**Task objective:** Retype the entries exactly, but skip the pictures.
Task inputs below:
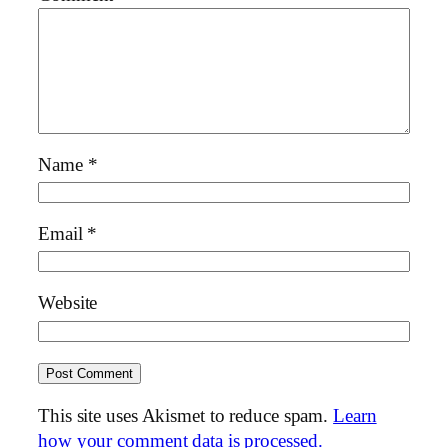
Name
*
Email
*
Website
This site uses Akismet to reduce spam.
Learn
how your comment data is processed.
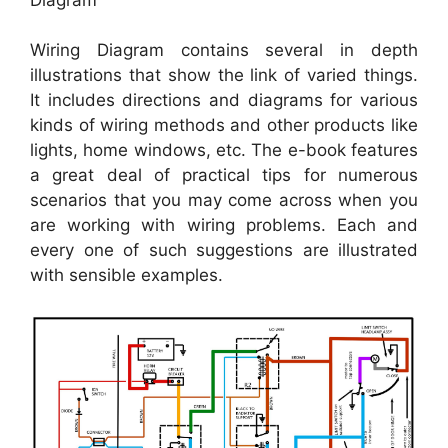
Wiring Diagram contains several in depth
illustrations that show the link of varied things.
It includes directions and diagrams for various
kinds of wiring methods and other products like
lights, home windows, etc. The e-book features
a great deal of practical tips for numerous
scenarios that you may come across when you
are working with wiring problems. Each and
every one of such suggestions are illustrated
with sensible examples.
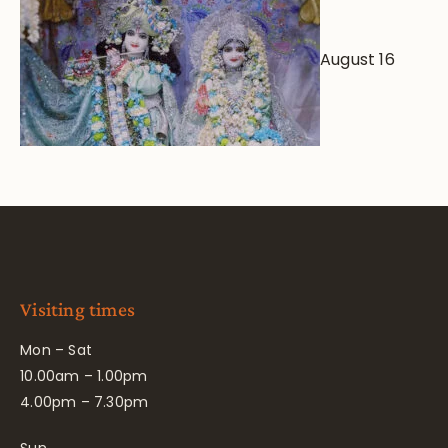
August 16
Visiting times
Mon – Sat
10.00am – 1.00pm
4.00pm – 7.30pm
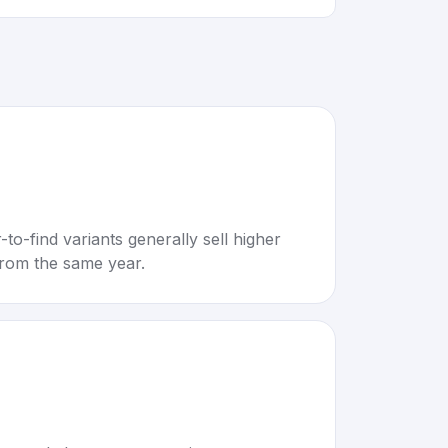
to-find variants generally sell higher
rom the same year.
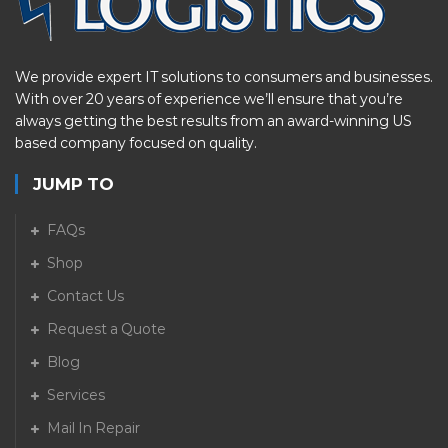
We provide expert IT solutions to consumers and businesses.
With over 20 years of experience we’ll ensure that you’re
always getting the best results from an award-winning US
based company focused on quality.
JUMP TO
FAQs
Shop
Contact Us
Request a Quote
Blog
Services
Mail In Repair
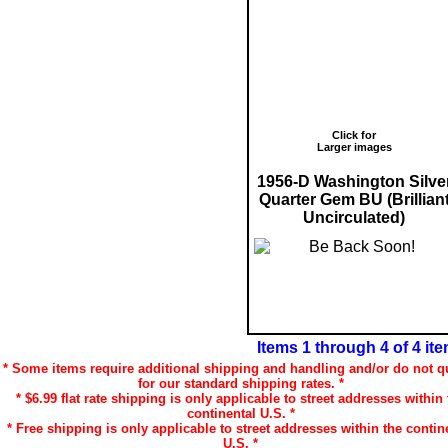
Click for
Larger images
1956-D Washington Silve
Quarter Gem BU (Brillian
Uncirculated)
Items 1 through 4 of 4 it
* Some items require additional shipping and handling and/or do not qu
for our standard shipping rates. *
* $6.99 flat rate shipping is only applicable to street addresses within 
continental U.S. *
* Free shipping is only applicable to street addresses within the contin
U.S. *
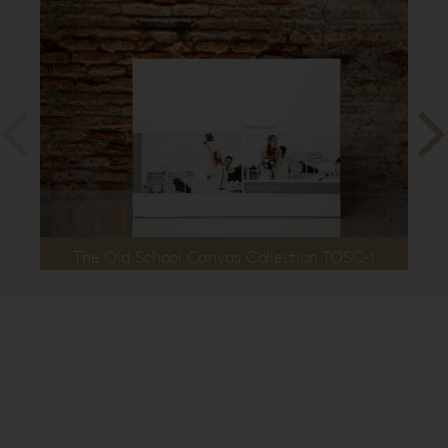
The Old School Canvas Collection TOSC-1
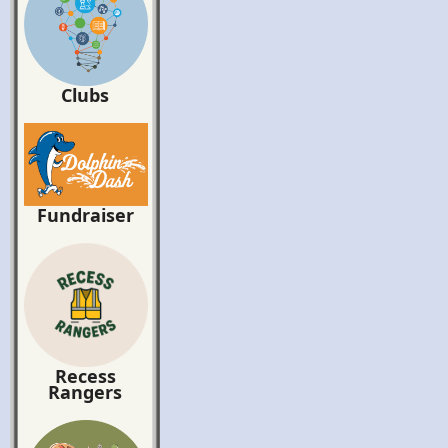
Clubs
Fundraiser
Recess
Rangers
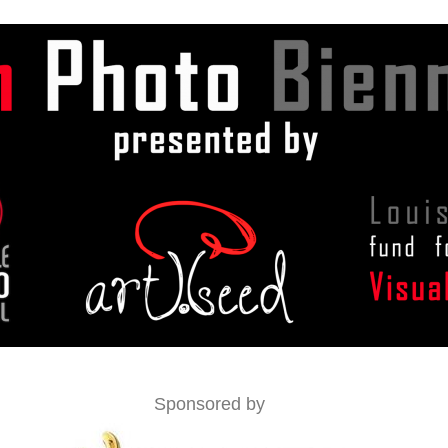
Sponsored by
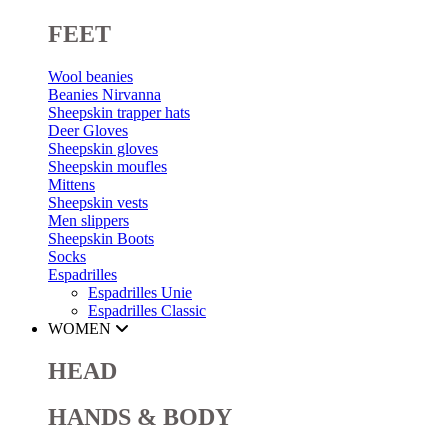
FEET
Wool beanies
Beanies Nirvanna
Sheepskin trapper hats
Deer Gloves
Sheepskin gloves
Sheepskin moufles
Mittens
Sheepskin vests
Men slippers
Sheepskin Boots
Socks
Espadrilles
Espadrilles Unie
Espadrilles Classic
WOMEN
HEAD
HANDS & BODY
End of Task inputs.
**Expected answer:**
Name
*
Email
*
Website
This site uses Akismet to reduce spam.
Learn
how your comment data is processed.
Wiring Diagram contains several in depth
illustrations that show the link of varied things.
It includes directions and diagrams for various
kinds of wiring methods and other products like
lights, home windows, etc. The e-book features
a great deal of practical tips for numerous
scenarios that you may come across when you
are working with wiring problems. Each and
every one of such suggestions are illustrated
with sensible examples.
August 16
Visiting times
Mon – Sat
10.00am – 1.00pm
4.00pm – 7.30pm
to-find variants generally sell higher
rom the same year.
We provide expert IT solutions to consumers and businesses.
With over 20 years of experience we’ll ensure that you’re
always getting the best results from an award-winning US
based company focused on quality.
JUMP TO
FAQs
Shop
Contact Us
Request a Quote
Blog
Services
Mail In Repair
Click for
Larger images
1956-D Washington Silve
Quarter Gem BU (Brillian
Uncirculated)
Items 1 through 4 of 4 it
* Some items require additional shipping and handling and/or do not qu
for our standard shipping rates. *
* $6.99 flat rate shipping is only applicable to street addresses within 
continental U.S. *
* Free shipping is only applicable to street addresses within the contin
U.S. *
The Old School Canvas Collection TOSC-1
Clubs
Fundraiser
Recess
Rangers
Sponsored by
FEET
Wool beanies
Beanies Nirvanna
Sheepskin trapper hats
Deer Gloves
Sheepskin gloves
Sheepskin moufles
Mittens
Sheepskin vests
Men slippers
Sheepskin Boots
Socks
Espadrilles
Espadrilles Unie
Espadrilles Classic
WOMEN
HEAD
HANDS & BODY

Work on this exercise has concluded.